Optoelectronic behaviour of the liquid crystals doped quantum dots in laser standing evanescent wave fields

To improve the optoelectronic properties for the photorefractive devices can enable the wide application of nanostructured liquid crystal (LC) in optical information processing, optical imaging, and optical modulating systems. Especially, the quantum dots (QDs) based on photorefractive effect plays a key role in improving the energy efficiency and color quality for their ability to modify the properties of the bulk materials. In this paper, we propose a QD-doped LC device illuminated by a laser standing evanescent wave (LSEW) field with sub-wavelength period of 180 nm.

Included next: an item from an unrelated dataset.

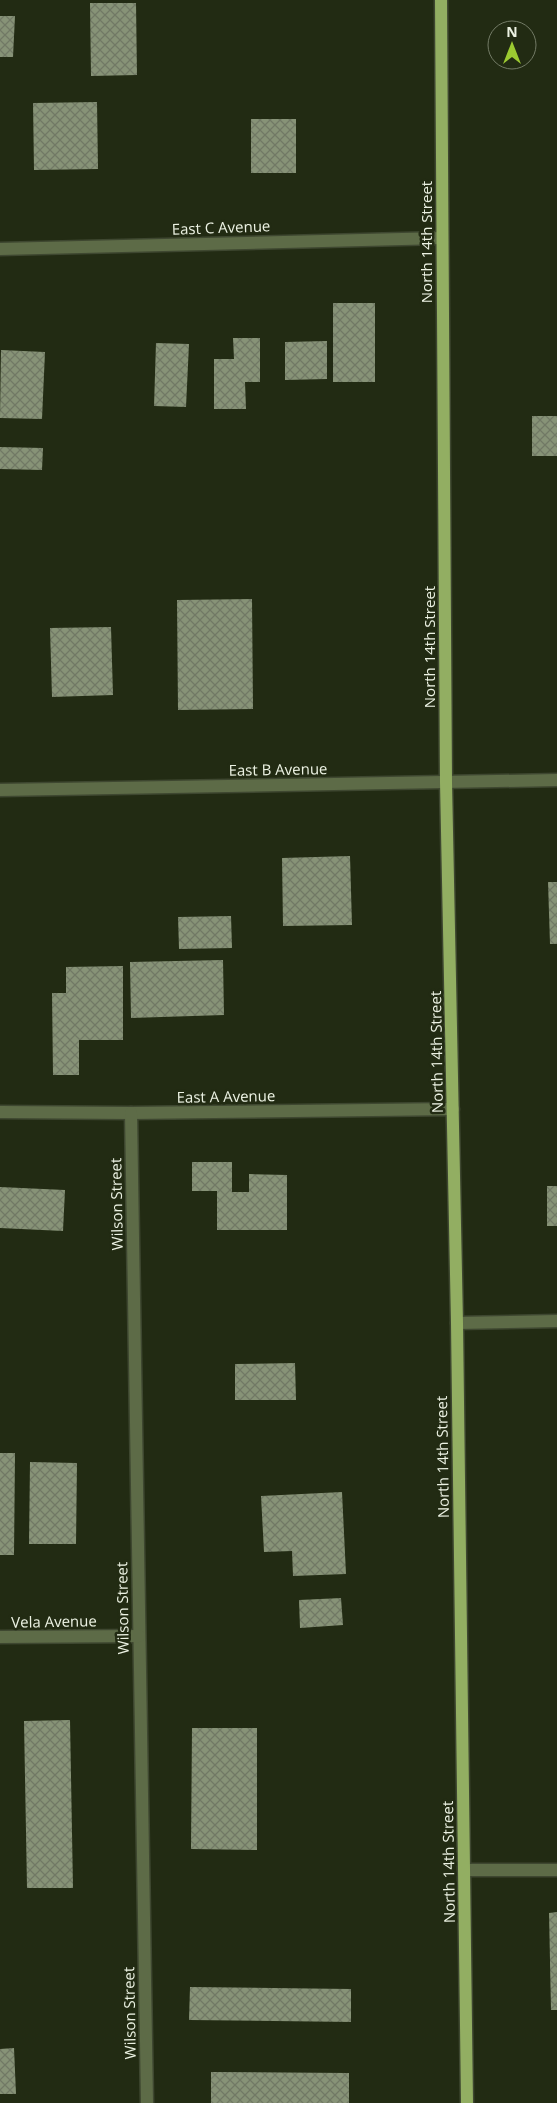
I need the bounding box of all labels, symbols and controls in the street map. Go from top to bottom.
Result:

Combined with the electric tuning, the obtained optical diffraction pattern of equally spaced light spots indicated that a regular, periodic grating was formed in the QD-doped LC volume. The measured maximum diffraction efficiency of 30 % identified the large change of the refractive index of the nanostructured QD-doped LC device. Our results demonstrate a novel method to design and fabricate rewritable optoelectronic devices with highly precise controlled photorefractive LC structures.

Automated summary

In this study, a novel method was proposed to design and fabricate optoelectronic devices with highly precise controlled photorefractive liquid crystal structures. By utilizing quantum dots and electric tuning, a regular periodic grating was formed in a quantum dot-doped liquid crystal volume illuminated by a laser standing evanescent wave field. The obtained optical diffraction pattern showed equally spaced light spots and high diffraction efficiency, indicating a significant change in the refractive index of the nanostructured device.